----- DATASET CONTENT -----
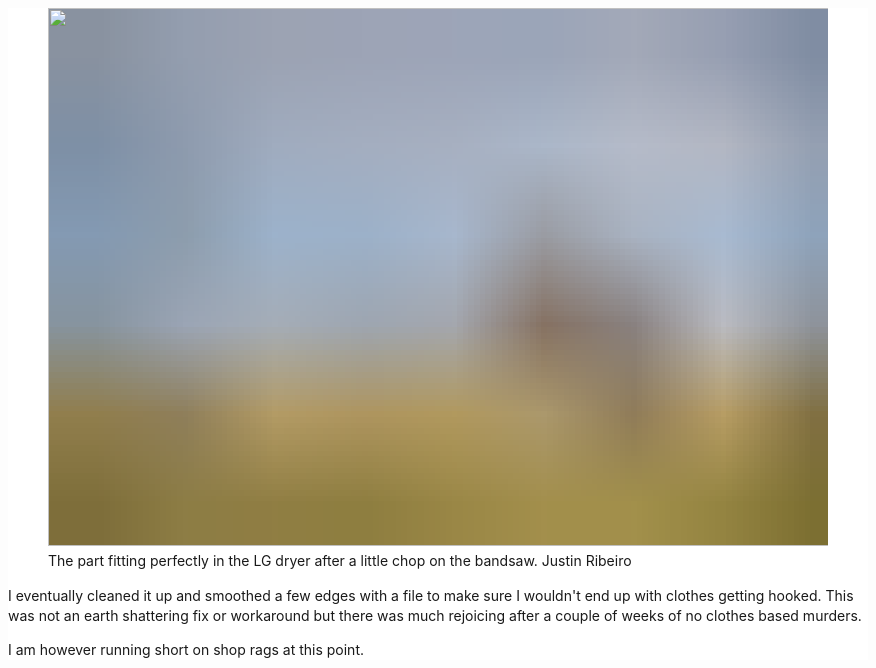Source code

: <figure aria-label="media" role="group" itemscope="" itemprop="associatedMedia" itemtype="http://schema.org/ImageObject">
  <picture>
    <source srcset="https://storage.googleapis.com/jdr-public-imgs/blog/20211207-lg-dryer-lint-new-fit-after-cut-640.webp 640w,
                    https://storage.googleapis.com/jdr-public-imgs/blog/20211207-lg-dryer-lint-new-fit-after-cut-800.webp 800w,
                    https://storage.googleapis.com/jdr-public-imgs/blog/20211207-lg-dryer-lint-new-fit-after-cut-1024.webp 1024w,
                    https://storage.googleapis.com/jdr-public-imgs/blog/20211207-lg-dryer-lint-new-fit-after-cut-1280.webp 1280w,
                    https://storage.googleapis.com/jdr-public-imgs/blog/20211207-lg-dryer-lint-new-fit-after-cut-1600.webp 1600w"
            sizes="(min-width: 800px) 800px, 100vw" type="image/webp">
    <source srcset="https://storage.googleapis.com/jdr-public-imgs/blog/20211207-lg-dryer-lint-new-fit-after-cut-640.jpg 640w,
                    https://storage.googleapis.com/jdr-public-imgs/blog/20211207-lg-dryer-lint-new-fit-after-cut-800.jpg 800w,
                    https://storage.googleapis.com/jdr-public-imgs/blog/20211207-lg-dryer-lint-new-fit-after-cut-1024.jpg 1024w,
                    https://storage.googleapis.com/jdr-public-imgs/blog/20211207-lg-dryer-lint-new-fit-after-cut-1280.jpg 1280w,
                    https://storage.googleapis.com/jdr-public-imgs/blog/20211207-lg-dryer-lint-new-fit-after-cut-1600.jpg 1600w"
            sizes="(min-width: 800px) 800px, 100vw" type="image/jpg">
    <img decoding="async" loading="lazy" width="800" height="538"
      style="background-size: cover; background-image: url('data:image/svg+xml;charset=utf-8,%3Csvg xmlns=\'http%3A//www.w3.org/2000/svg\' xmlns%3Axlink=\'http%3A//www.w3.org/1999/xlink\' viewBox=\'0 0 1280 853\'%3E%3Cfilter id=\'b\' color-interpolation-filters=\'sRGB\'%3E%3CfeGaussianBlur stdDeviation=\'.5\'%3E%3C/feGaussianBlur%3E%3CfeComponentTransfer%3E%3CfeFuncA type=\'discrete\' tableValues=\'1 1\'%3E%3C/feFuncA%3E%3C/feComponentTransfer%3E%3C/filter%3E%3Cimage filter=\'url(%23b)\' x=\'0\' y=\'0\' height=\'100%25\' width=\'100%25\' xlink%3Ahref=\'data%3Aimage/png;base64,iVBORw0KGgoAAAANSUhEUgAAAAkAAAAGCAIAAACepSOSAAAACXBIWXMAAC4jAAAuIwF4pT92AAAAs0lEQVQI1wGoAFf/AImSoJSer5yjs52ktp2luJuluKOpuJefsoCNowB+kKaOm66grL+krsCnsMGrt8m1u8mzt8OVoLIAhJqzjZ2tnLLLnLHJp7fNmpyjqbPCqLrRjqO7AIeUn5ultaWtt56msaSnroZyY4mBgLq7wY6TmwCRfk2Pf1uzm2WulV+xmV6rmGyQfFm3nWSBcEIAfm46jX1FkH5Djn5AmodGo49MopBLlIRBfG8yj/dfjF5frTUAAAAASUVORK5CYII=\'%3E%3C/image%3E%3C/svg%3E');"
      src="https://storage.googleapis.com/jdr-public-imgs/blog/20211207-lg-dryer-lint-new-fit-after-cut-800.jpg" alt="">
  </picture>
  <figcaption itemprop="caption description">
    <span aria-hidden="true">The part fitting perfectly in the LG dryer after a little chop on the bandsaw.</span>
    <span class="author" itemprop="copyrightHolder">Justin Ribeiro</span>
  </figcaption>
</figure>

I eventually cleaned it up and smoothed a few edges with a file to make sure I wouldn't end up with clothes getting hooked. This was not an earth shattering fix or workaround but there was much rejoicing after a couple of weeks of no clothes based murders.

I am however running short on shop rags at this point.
-----
PROBLEM DETAILS — The records above should be duplicated exactly, with none of their pictures kept.

EXERCISE RESULT —
Source code

: <figure aria-label="media" role="group" itemscope="" itemprop="associatedMedia" itemtype="http://schema.org/ImageObject">
  <picture>
    <source srcset="https://storage.googleapis.com/jdr-public-imgs/blog/20211207-lg-dryer-lint-new-fit-after-cut-640.webp 640w,
                    https://storage.googleapis.com/jdr-public-imgs/blog/20211207-lg-dryer-lint-new-fit-after-cut-800.webp 800w,
                    https://storage.googleapis.com/jdr-public-imgs/blog/20211207-lg-dryer-lint-new-fit-after-cut-1024.webp 1024w,
                    https://storage.googleapis.com/jdr-public-imgs/blog/20211207-lg-dryer-lint-new-fit-after-cut-1280.webp 1280w,
                    https://storage.googleapis.com/jdr-public-imgs/blog/20211207-lg-dryer-lint-new-fit-after-cut-1600.webp 1600w"
            sizes="(min-width: 800px) 800px, 100vw" type="image/webp">
    <source srcset="https://storage.googleapis.com/jdr-public-imgs/blog/20211207-lg-dryer-lint-new-fit-after-cut-640.jpg 640w,
                    https://storage.googleapis.com/jdr-public-imgs/blog/20211207-lg-dryer-lint-new-fit-after-cut-800.jpg 800w,
                    https://storage.googleapis.com/jdr-public-imgs/blog/20211207-lg-dryer-lint-new-fit-after-cut-1024.jpg 1024w,
                    https://storage.googleapis.com/jdr-public-imgs/blog/20211207-lg-dryer-lint-new-fit-after-cut-1280.jpg 1280w,
                    https://storage.googleapis.com/jdr-public-imgs/blog/20211207-lg-dryer-lint-new-fit-after-cut-1600.jpg 1600w"
            sizes="(min-width: 800px) 800px, 100vw" type="image/jpg">
    <img decoding="async" loading="lazy" width="800" height="538"
      style="background-size: cover; background-image: url('data:image/svg+xml;charset=utf-8,%3Csvg xmlns=\'http%3A//www.w3.org/2000/svg\' xmlns%3Axlink=\'http%3A//www.w3.org/1999/xlink\' viewBox=\'0 0 1280 853\'%3E%3Cfilter id=\'b\' color-interpolation-filters=\'sRGB\'%3E%3CfeGaussianBlur stdDeviation=\'.5\'%3E%3C/feGaussianBlur%3E%3CfeComponentTransfer%3E%3CfeFuncA type=\'discrete\' tableValues=\'1 1\'%3E%3C/feFuncA%3E%3C/feComponentTransfer%3E%3C/filter%3E%3Cimage filter=\'url(%23b)\' x=\'0\' y=\'0\' height=\'100%25\' width=\'100%25\' xlink%3Ahref=\'data%3Aimage/png;base64,iVBORw0KGgoAAAANSUhEUgAAAAkAAAAGCAIAAACepSOSAAAACXBIWXMAAC4jAAAuIwF4pT92AAAAs0lEQVQI1wGoAFf/AImSoJSer5yjs52ktp2luJuluKOpuJefsoCNowB+kKaOm66grL+krsCnsMGrt8m1u8mzt8OVoLIAhJqzjZ2tnLLLnLHJp7fNmpyjqbPCqLrRjqO7AIeUn5ultaWtt56msaSnroZyY4mBgLq7wY6TmwCRfk2Pf1uzm2WulV+xmV6rmGyQfFm3nWSBcEIAfm46jX1FkH5Djn5AmodGo49MopBLlIRBfG8yj/dfjF5frTUAAAAASUVORK5CYII=\'%3E%3C/image%3E%3C/svg%3E');"
      src="https://storage.googleapis.com/jdr-public-imgs/blog/20211207-lg-dryer-lint-new-fit-after-cut-800.jpg" alt="">
  </picture>
  <figcaption itemprop="caption description">
    <span aria-hidden="true">The part fitting perfectly in the LG dryer after a little chop on the bandsaw.</span>
    <span class="author" itemprop="copyrightHolder">Justin Ribeiro</span>
  </figcaption>
</figure>

I eventually cleaned it up and smoothed a few edges with a file to make sure I wouldn't end up with clothes getting hooked. This was not an earth shattering fix or workaround but there was much rejoicing after a couple of weeks of no clothes based murders.

I am however running short on shop rags at this point.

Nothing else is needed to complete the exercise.